#### [Yapılacaklar]
A. Metin bölümüne göre güzergâhlar belirlenirken tren yollarının ve nehir nakliye araçlarının bulunduğu yerler neden tercih edilmiştir? Bir ila üç cümleyle açıklayın.
B. Metin bölümünde "Batı Anadolu'dan gönderilen" ifadesinden "buradan trenlere bindirilmişlerdir." ifadesine kadar uzanan kısmı hiçbir değişiklik yapmadan çıktı olarak verin.

Batı Anadolu'dan gönderilen kafileler ise Kütahya-Karahisar-Konya-Karaman-Tarsus üzerinden Kars-Maraş-Pazarcık yoluyla Zor'a sevkedilmişlerdir.25 Bütün bu güzergâhların seçiminde tren yolları ve nehir nakliye araçlarının bulunduğu yerler tercih edilmiştir. Bu sırada en emniyetli yolun tren ve nehir yolculuğu düşüncesi bunda önemli rol oynamıştır. Nitekim Batı Anadolu'dan iskân mahalline gönderilenlerin hemen hepsi trenlerle nakledilmişlerdir.26 Cizre yolu ile sevkedilenler de tren ve "Şahtur" denilen nehir kayıklarıyla taşınmışlardır.27 Tren ve nehir nakliyatının bulunmadığı yerlerde kafileler hayvan ve arabalarla belli merkezlere toplanmışlar ve buradan trenlere bindirilmişlerdir.

#### [Kaynak malzeme]
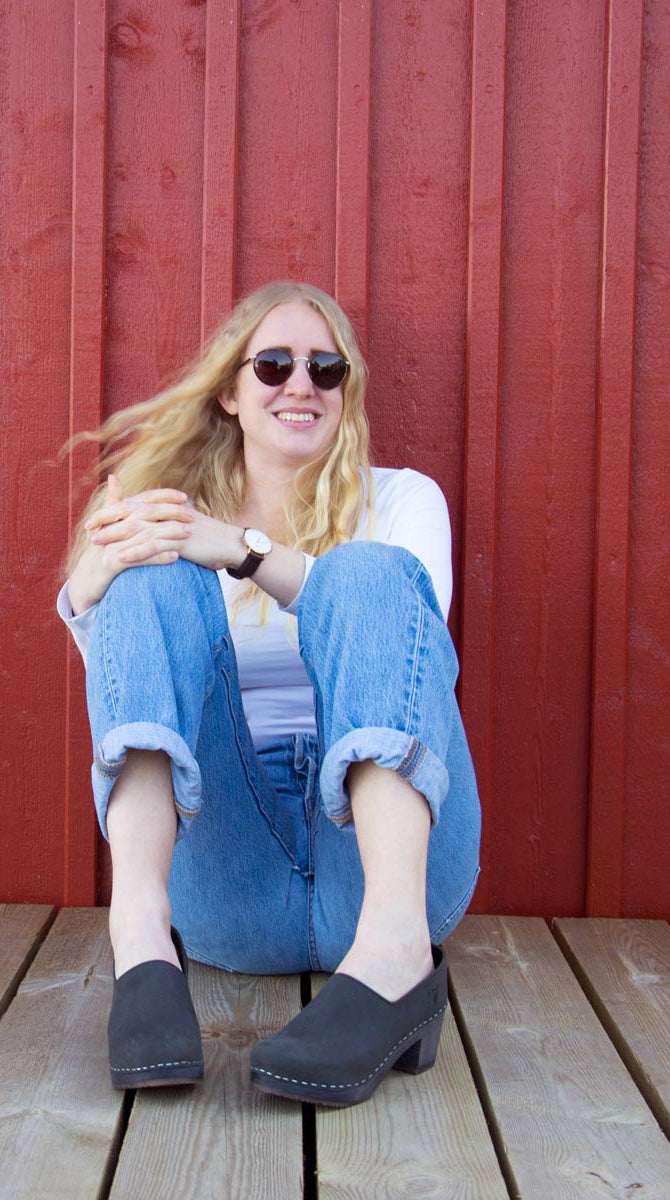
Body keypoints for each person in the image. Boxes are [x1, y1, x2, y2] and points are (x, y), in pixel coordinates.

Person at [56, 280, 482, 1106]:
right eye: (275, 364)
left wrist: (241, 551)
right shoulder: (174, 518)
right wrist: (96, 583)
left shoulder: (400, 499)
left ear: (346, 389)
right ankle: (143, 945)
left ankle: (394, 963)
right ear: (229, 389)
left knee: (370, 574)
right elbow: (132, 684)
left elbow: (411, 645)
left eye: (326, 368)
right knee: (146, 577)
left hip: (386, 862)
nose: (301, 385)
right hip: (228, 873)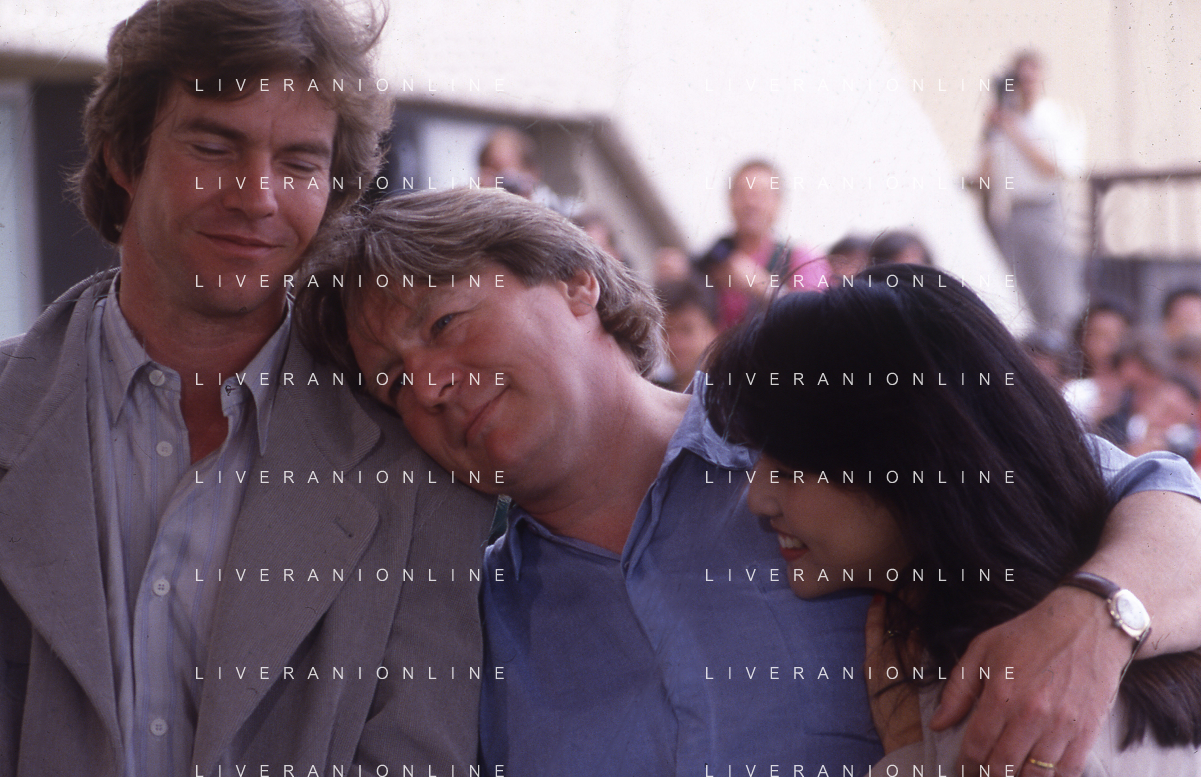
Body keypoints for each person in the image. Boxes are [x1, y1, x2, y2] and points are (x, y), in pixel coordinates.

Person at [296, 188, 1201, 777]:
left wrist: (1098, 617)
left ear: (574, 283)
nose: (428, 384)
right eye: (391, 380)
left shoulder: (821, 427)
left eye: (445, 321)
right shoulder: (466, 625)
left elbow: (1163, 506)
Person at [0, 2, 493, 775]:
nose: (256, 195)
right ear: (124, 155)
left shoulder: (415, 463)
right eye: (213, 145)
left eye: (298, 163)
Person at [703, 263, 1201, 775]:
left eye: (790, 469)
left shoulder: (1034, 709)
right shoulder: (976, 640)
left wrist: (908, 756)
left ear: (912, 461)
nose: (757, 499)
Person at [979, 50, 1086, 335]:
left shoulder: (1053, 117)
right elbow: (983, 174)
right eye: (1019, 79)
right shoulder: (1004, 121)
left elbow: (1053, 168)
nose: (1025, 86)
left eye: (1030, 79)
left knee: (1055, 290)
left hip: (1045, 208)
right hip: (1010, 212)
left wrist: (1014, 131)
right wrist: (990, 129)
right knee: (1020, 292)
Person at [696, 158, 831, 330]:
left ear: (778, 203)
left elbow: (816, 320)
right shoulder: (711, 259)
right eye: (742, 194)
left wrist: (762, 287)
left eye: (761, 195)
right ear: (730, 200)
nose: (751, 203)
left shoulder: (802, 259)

#### [Görev sonuçları]
A. Bu yerler, en emniyetli yolun tren ve nehir yolculuğu olduğu düşünüldüğü için tercih edilmiştir. Metin bölümüne göre bu düşünce, güzergâhların seçiminde önemli rol oynamıştır.

B.
Batı Anadolu'dan gönderilen kafileler ise Kütahya-Karahisar-Konya-Karaman-Tarsus üzerinden Kars-Maraş-Pazarcık yoluyla Zor'a sevkedilmişlerdir.25 Bütün bu güzergâhların seçiminde tren yolları ve nehir nakliye araçlarının bulunduğu yerler tercih edilmiştir. Bu sırada en emniyetli yolun tren ve nehir yolculuğu düşüncesi bunda önemli rol oynamıştır. Nitekim Batı Anadolu'dan iskân mahalline gönderilenlerin hemen hepsi trenlerle nakledilmişlerdir.26 Cizre yolu ile sevkedilenler de tren ve "Şahtur" denilen nehir kayıklarıyla taşınmışlardır.27 Tren ve nehir nakliyatının bulunmadığı yerlerde kafileler hayvan ve arabalarla belli merkezlere toplanmışlar ve buradan trenlere bindirilmişlerdir.